(SELECTED TEXT begins)

A Thinking Reed

"Man is but a reed, the most feeble thing in nature, but he is a thinking reed" – Blaise Pascal

Incarnation: plan A or plan B?

I’ve never really given much thought to the medieval debate between Franciscans and Dominicans about whether the Incarnation would’ve taken place if humankind hadn’t sinned. I guess it always struck me as a classically “scholastic” debate (in the pejorative sense).

But now I’m not so sure. It seems that which position one takes could have important implications about the meaning of salvation among other things. On the Franciscan view, as exemplified by Duns Scotus, the Incarnation was God’s plan from the beginning and would’ve taken place even without sin. It was God’s way of communicating the divine life and entering into fellowship with God’s creatures. The Incarnation, on this view, is the whole point of creation. By contrast, the Dominican view, as held by St. Thomas, was that the Incarnation was primarily a response to sin. Thus atonement becomes the chief reason for the Incarnation.

Laying aside the exegetical question of which view comports better with the biblical witness, the Franciscan view seems to incorporate some attractive elements which the typical western penal or satisfaction view of the Incarnation has at times overlooked. For one, it emphasizes God’s love rather than God’s wrath, as at least some popular versions of satisfaction theory tend to do. Secondly, it seems more congenial to the “cosmic” aspect of slavation that we see, e.g. in Ephesians and Colossians. In the Incarnation God “pitches his tent” in creation and gathers all things in Christ in order to unite them to himself.

(SELECTED TEXT ends)
(EXTRACTED MATERIAL begins)

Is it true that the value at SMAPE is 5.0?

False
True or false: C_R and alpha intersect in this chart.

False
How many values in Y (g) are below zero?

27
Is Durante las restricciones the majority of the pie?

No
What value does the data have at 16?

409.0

(EXTRACTED MATERIAL ends)
(EXTRACTED MATERIAL begins)

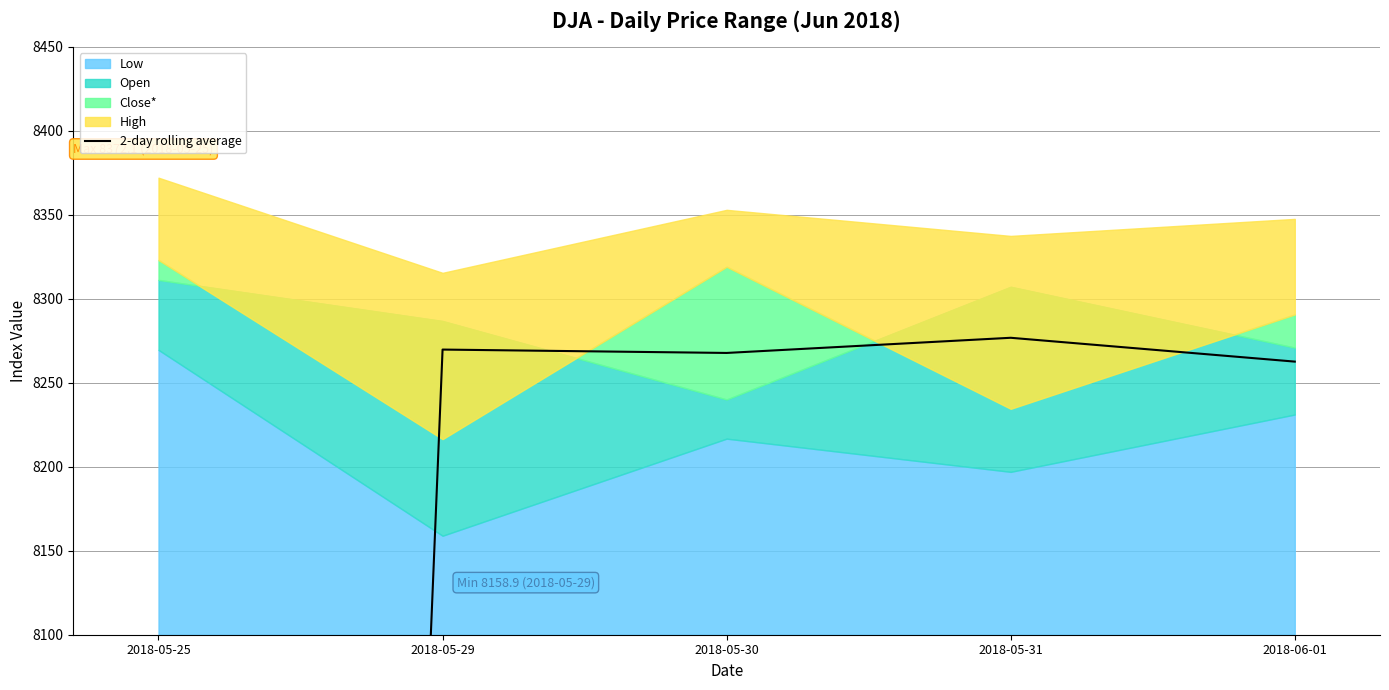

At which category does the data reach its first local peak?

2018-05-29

(EXTRACTED MATERIAL ends)

→ **INSTRUCTION A**
From the post on the Incarnation, extract the part that opens with the words containing "I’ve never really" and closes with "the pejorative sense).".
→ **INSTRUCTION B**
In the post on the Incarnation, who is named as exemplifying the Franciscan view?
The data has no connection to the post on the Incarnation.

→ **YOUR SOLUTION A**
I’ve never really given much thought to the medieval debate between Franciscans and Dominicans about whether the Incarnation would’ve taken place if humankind hadn’t sinned. I guess it always struck me as a classically “scholastic” debate (in the pejorative sense).

→ **YOUR SOLUTION B**
Duns Scotus